Reproduce everything from "My understanding is" down to "to list those." in the discussion about tracking allocated bytes below, copying it character for character.

**Text block**
----------------------------------------
Reply to this email directly, view it on GitHub
https://github.com/dotnet/corefx/issues/10157#issuecomment-235056703,
or mute the thread
https://github.com/notifications/unsubscribe-auth/AAHIs3WlzLK1m9JbOj0cQHXbsE6MjUUQks5qZQ0vgaJpZM4JQMec
.

clrjunkie · 2016-07-26T20:56:56Z

My understanding is that the api aims to answer the question of how much was allocated during an execution path, and since there is no class modeling the allocation part of the managed heap (e.g only ‘new’ keyword), having the word ‘Thread’ in the api is as close you can get in terms of expressiveness. Personally, I don’t consider having that property on the Thread class not sensible but if you insist on separating metrics I would suggest:

class ThreadMetrics() { ThreadMetrics(); long AllocatedBytes { get } }

Q: Can this be a struct?

I’m not sure what are the exact requirements for the ‘Task’ version, might be good idea to list those.
----------------------------------------
**Given records**
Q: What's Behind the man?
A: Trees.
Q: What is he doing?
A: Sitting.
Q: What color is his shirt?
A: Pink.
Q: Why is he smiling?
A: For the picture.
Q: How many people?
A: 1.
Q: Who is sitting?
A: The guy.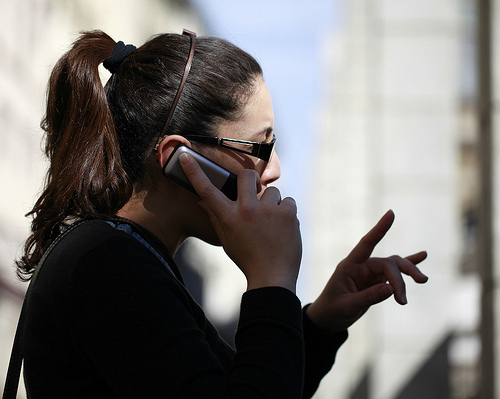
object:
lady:
[0, 28, 429, 398]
----------------------------------------
**Answer**
My understanding is that the api aims to answer the question of how much was allocated during an execution path, and since there is no class modeling the allocation part of the managed heap (e.g only ‘new’ keyword), having the word ‘Thread’ in the api is as close you can get in terms of expressiveness. Personally, I don’t consider having that property on the Thread class not sensible but if you insist on separating metrics I would suggest:

class ThreadMetrics() { ThreadMetrics(); long AllocatedBytes { get } }

Q: Can this be a struct?

I’m not sure what are the exact requirements for the ‘Task’ version, might be good idea to list those.